SMART – string matching research tool by Simone Faro and Thierry Lecroq.
From the webpage:
smart (string matching algorithms research tool) is a tool which provides a standard framework for researchers in string matching. It helps users to test, design, evaluate and understand existing solutions for the exact string matching problem. Moreover it provides the implementation of (almost) all string matching algorithms and a wide corpus of text buffers.
In the last 40 years of research in computer science string matching was one of the most extensively studied problem, mainly due to its direct applications to such diverse areas as text, image and signal processing, speech analysis and recognition, data compression, information retrieval, computational biology and chemistry. Moreover String matching algorithms are also basic components used in implementations of practical softwares existing under most operating systems.
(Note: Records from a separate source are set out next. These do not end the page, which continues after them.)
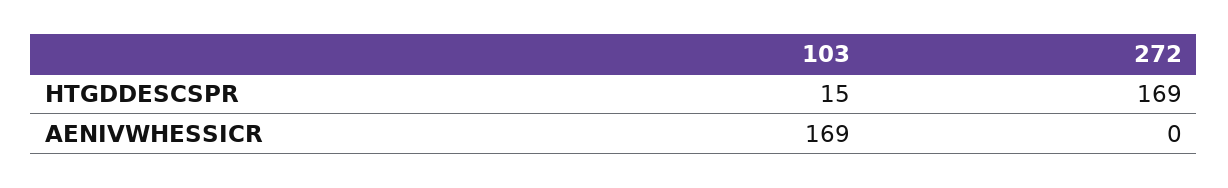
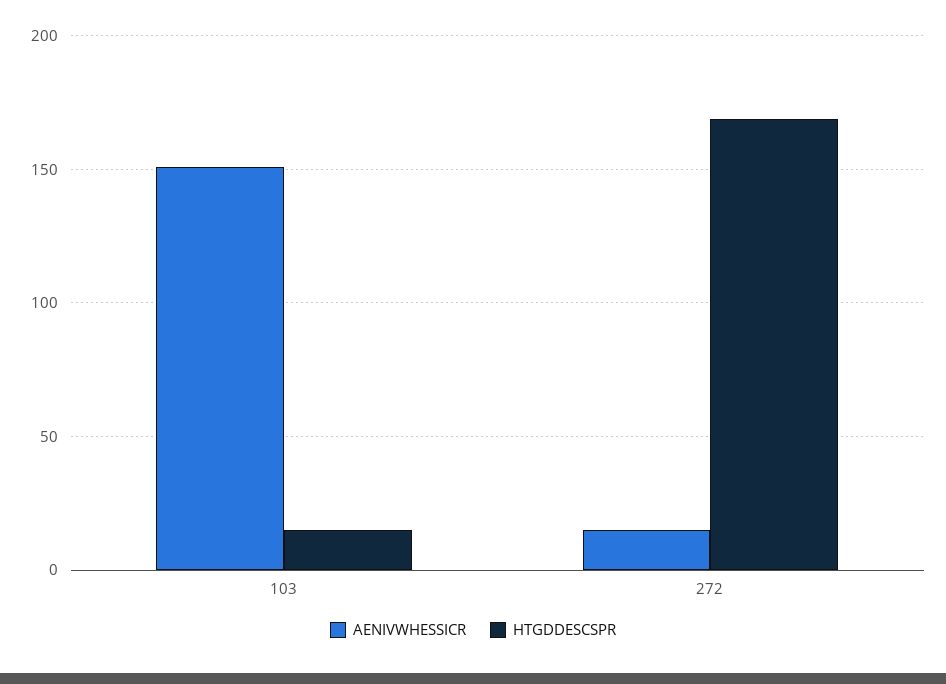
  {
    "HTGDDESCSPR": {
      "103": 15,
      "272": 169
    },
    "AENIVWHESSICR": {
-     "103": 169,
+     "103": 150,
-     "272": 0
+     "272": 15
    }
  }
Since 1970 more than 80 string matching algorithms have been proposed, and more than 50% of them in the last ten years. The smart tool provides a comprehensive collection of all string matching algorithms, inplemented in C programming language, and helps researcher to perform experimental results and compare them from a practical point of view. Smart provides a practical and standard platform for testing string matching algorithms and sharing results with the community.
The smart tool provides also a corpus of 12 texts on which the string matching algorithms can be tested. Texts in the corpus are of different types, including natural language texts, genome sequences, protein sequences, and random texts with a uniform distribution of characters.
Do you know of any similar research tools for named entity recognition?
Bio-hackers will be interested in the “Complete genome of the E. Coli bacterium.”